When the Federal Open Market Committee, the FOMC, meets every six weeks or so to talk about (among other things) interest rates, the economy and all sorts of things that may impact the cost of funds. The next two day meetings will occur toward the end of the month and while the Fed makesrates to remain low an initial announcement at the end of each meeting, there are no microphones and no reporters.

The Fed committee members want to be able to talk out loud about their thoughts on the economy without a phrase here or there suddenly plastered all over the internet, taken out of context and accidentally roiling the market. But they do let us know what went on when they release their minutes from the previous round of meetings. Today they released the minutes from the December pow-wow. What did they talk about?

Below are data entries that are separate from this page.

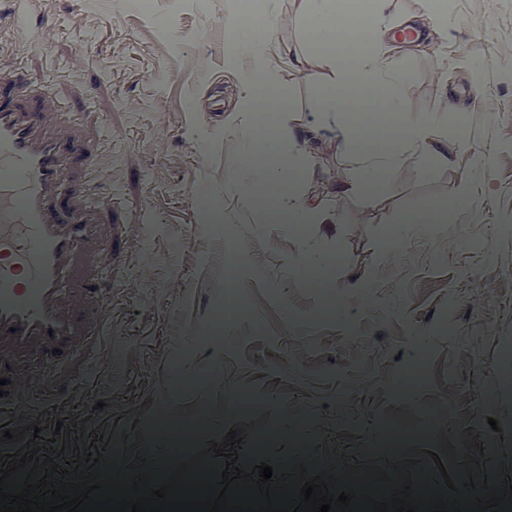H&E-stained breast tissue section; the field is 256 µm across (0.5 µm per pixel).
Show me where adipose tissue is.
<instances>
[{
  "label": "adipose tissue",
  "instance_id": "adipose-tissue-1",
  "mask_svg": "<svg viewBox=\"0 0 512 512\" xmlns=\"http://www.w3.org/2000/svg\"><path fill=\"white\" fill-rule=\"evenodd\" d=\"M293 17L304 25L308 39L306 49L285 43L281 51L298 76L316 70L320 76L317 95L326 112L345 122L346 142L350 145V163L344 177L348 193L365 198L368 204L378 201L374 185L387 170L409 162L446 160L460 149V142L447 141V129L440 117L426 120H395L394 103L403 92L399 69L386 55L391 42L392 22L389 0H373L369 20L354 16L352 32L360 44L349 61H342L331 37L341 14V0H292ZM225 33L232 48L249 52L252 67L246 77L238 110L237 124L254 134H264L270 144L255 143L243 153L237 168L245 172L252 187L262 190L263 201L257 209L270 222L278 224H341V210L319 206L304 191V164L294 154L299 144L308 139V128L297 114L275 93L277 75L268 65L265 47L267 35L255 23L253 13L239 11L225 24ZM388 89L389 103L385 114L391 115L387 142L369 144L366 135L372 100L361 94L360 86ZM475 187L465 175L457 177V191L448 201L414 212L393 214L391 223L397 227L409 224H449L454 213L472 202Z\"/></svg>",
  "mask_w": 512,
  "mask_h": 512
}]
</instances>
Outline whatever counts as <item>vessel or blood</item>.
<instances>
[{"label":"vessel or blood","mask_w":512,"mask_h":512,"mask_svg":"<svg viewBox=\"0 0 512 512\" xmlns=\"http://www.w3.org/2000/svg\"><path fill=\"white\" fill-rule=\"evenodd\" d=\"M26 94L21 84L0 78V282L19 293L32 283L110 287V280L86 279L79 264L68 261L98 212L88 191L99 178L93 161L84 163L86 186L62 187L77 116L58 117L54 133L42 135L35 114L23 105Z\"/></svg>","instance_id":"vessel-or-blood-1"}]
</instances>
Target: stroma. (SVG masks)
Here are the masks:
<instances>
[{
	"label": "stroma",
	"instance_id": "35a3bbf8",
	"mask_svg": "<svg viewBox=\"0 0 512 512\" xmlns=\"http://www.w3.org/2000/svg\"><path fill=\"white\" fill-rule=\"evenodd\" d=\"M251 1L283 19L266 50L279 93L315 131L300 148L312 162L305 187L347 217L303 238L255 211L249 183L224 194L248 142L247 133L233 141L224 131L251 65L247 52H231L224 22ZM37 2L35 35L20 31L11 0H0V75L28 79L25 104L47 120L82 112L65 181L78 185L83 156H95L112 207L91 227L92 246L75 255L85 275L109 272L112 285L22 294L0 286V300L16 308L13 331L0 334V431L12 433L0 438V458L34 452L61 465L96 450L105 459L125 423L157 409L176 420L218 414L245 386L258 402L237 429L242 447L258 430L310 416V447L282 434L272 442L288 470L304 464L307 476L339 477L348 491L380 476L386 488L408 480L425 494L463 471L475 487L496 482L512 462V381L502 361L512 351V0H446L445 26L428 48H402L401 115L442 114L446 125L464 126L466 143L451 166L394 168L369 211L336 181L346 155L313 79L295 76L278 53L280 43L306 42L302 25L288 20L291 0ZM113 130L121 138L107 141ZM480 148L489 153L483 164ZM459 172L482 189L477 208L380 257L376 233L388 210L448 200ZM197 190L222 199L225 223L241 226L243 279L219 280L224 251L191 203ZM335 243L344 255L335 281L302 280L298 261H322ZM226 305L238 314L223 346L195 352L197 367L219 365L222 375L170 400L181 336ZM417 355L428 360V383L401 394L392 382ZM87 373L75 395L56 393L58 382ZM423 409L436 420L424 440L376 453L377 424L397 427Z\"/></svg>",
	"mask_w": 512,
	"mask_h": 512
}]
</instances>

They all agreed that the first round of taper, a cutback of $10 billion in mortgage backed security and Treasury bond purchases each month was a prudent approach but not one that is set in stone. The Fed’s a bit flexible it appears but with eyes on inflation and job creation. Nothing new there.

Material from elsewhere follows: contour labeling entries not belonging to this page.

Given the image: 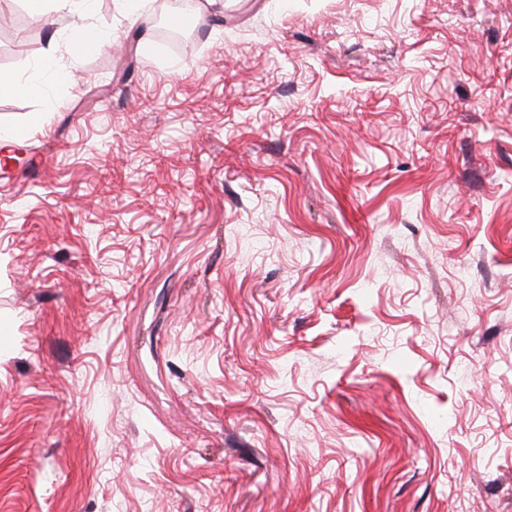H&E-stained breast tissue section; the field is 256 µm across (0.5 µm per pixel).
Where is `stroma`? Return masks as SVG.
Returning a JSON list of instances; mask_svg holds the SVG:
<instances>
[{
  "instance_id": "obj_1",
  "label": "stroma",
  "mask_w": 512,
  "mask_h": 512,
  "mask_svg": "<svg viewBox=\"0 0 512 512\" xmlns=\"http://www.w3.org/2000/svg\"><path fill=\"white\" fill-rule=\"evenodd\" d=\"M191 11L0 0V512H512V0Z\"/></svg>"
}]
</instances>
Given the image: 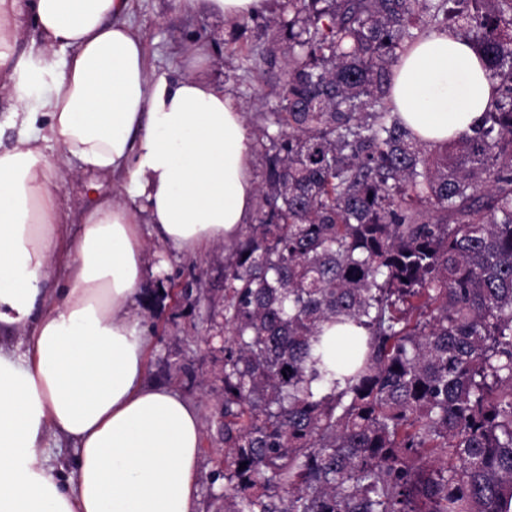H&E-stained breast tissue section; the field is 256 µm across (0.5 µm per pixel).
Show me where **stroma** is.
I'll return each mask as SVG.
<instances>
[{"mask_svg":"<svg viewBox=\"0 0 512 512\" xmlns=\"http://www.w3.org/2000/svg\"><path fill=\"white\" fill-rule=\"evenodd\" d=\"M280 0H268L267 12L258 17L227 21L205 13L180 12L175 0H133V20L146 40L152 65H172L185 71L198 48H206L209 60L201 72L217 88L241 105L253 144H261L266 127V104L273 98L274 81L246 72L243 59L266 45L265 25L277 16ZM112 180L92 175L62 182L58 205L63 217L76 221L80 212L99 195L115 192ZM143 295L156 288L158 274L177 285L197 281L199 295L180 300L143 303L141 313L153 342L146 353L151 382L178 391L199 409L206 426L200 456L197 496L200 512H207L210 495L224 488L229 468L223 443L210 421L224 399V353L220 340H209L210 324L205 299L224 292V247L213 244L194 255H182L148 236Z\"/></svg>","mask_w":512,"mask_h":512,"instance_id":"35a3bbf8","label":"stroma"}]
</instances>
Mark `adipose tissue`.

Last week, in a report released by Moody’s Analytics, there were approximately 238,000 new private sector jobs created, which indicates a recovering economy at a pace the Fed should be able to manage without the fear of any inflation.

The minutes also showed that of the attendees, there was only one member who was opposed to the tapering move, saying the move was certainly premature and the committee needed more time before a tapering decision could prudently be made.

All in all, the meeting’s minutes were mostly what the pundits already assumed with no major announcements or disagreement apparent. It looks like steady as she goes until the next round at the end of this month.